> [Requisitos do exercício]:
**a)** Indique se cada afirmação abaixo está de acordo com o texto sobre o contrabando de canetas emagrecedoras, respondendo sim ou não e citando literalmente as palavras do texto que decidem a questão. (i) O contrabando de canetas emagrecedoras passou a usar os mesmos corredores do tráfico de drogas. (ii) A média de apreensões informada é de 39 unidades por semana. (iii) Os dados de apreensão citados vêm de duas instituições.
**b)** Dê prosseguimento ao texto sobre o contrabando de canetas emagrecedoras a partir da última frase apresentada.

> [Texto do exercício]:
########

O que antes era um mercado restrito a farmácias de luxo e consultórios médicos tornou-se o novo alvo das organizações criminosas na fronteira com o Paraguai. Em 2026, as autoridades de segurança de Mato Grosso do Sul (MS) confirmam uma mudança drástica na logística do crime: o contrabando de canetas emagrecedoras, como a semaglutida e a tirzepatida, passou a utilizar os mesmos corredores e métodos de transporte tradicionalmente destinados ao tráfico de cocaína e maconha.
Explosão de apreensões e logística do tráfico
Apenas nos primeiros dias de janeiro de 2026, o volume de medicamentos apreendidos nas rodovias de MS atingiu marcas alarmantes. Dados da Polícia Rodoviária Federal (PRF) e do Departamento de Operações de Fronteira (DOF) indicam uma média de 39 unidades apreendidas por dia.

########

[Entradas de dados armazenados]
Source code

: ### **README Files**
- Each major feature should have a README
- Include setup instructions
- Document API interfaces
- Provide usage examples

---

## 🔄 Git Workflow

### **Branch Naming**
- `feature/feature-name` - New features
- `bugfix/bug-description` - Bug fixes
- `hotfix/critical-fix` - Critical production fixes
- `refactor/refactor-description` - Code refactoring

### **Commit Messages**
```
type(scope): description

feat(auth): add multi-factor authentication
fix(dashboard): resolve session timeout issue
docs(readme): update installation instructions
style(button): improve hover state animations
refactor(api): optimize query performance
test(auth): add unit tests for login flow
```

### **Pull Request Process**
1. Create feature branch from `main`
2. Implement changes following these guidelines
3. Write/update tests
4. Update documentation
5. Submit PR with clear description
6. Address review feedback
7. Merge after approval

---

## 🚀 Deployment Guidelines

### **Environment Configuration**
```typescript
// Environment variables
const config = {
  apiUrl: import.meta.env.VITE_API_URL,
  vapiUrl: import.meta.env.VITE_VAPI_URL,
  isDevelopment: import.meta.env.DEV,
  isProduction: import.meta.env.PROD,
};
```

########

> [Seção de respostas]:
**a)**
(i) Sim: "passou a utilizar os mesmos corredores e métodos de transporte tradicionalmente destinados ao tráfico de cocaína e maconha".
(ii) Não: "uma média de 39 unidades apreendidas por dia".
(iii) Sim: "Dados da Polícia Rodoviária Federal (PRF) e do Departamento de Operações de Fronteira (DOF)".

**b)**
- A “Rota do Lucro”: Criminosos utilizam rodovias como a BR-463, MS-164 e MS-162 para escoar os produtos vindos de Pedro Juan Caballero e Salto del Guairá.
- Camuflagem: Assim como as drogas, as canetas são escondidas em fundos falsos, estepes de veículos e até dentro de bichos de pelúcia para tentar burlar a fiscalização.
- Novas Estratégias: A Vigilância Sanitária identificou que remetentes ilegais estão enviando ampolas separadas para o abastecimento das canetas via Correios, tentando evitar a detecção por raio-X.
Principais marcas e o risco à saúde
O foco dos contrabandistas são as substâncias agonistas do GLP-1. Recentemente, a Anvisa proibiu marcas específicas vindas do Paraguai, como Synedica e TG, conhecidas como “canetas paraguaias”.
Atenção: Medicamentos apreendidos frequentemente viajam sem qualquer refrigeração, o que anula sua eficácia e pode gerar compostos tóxicos. Relatos médicos em 2026 já associam o uso desses produtos ilegais a casos de insuficiência respiratória e complicações neurológicas graves, como a Síndrome de Guillain-Barré.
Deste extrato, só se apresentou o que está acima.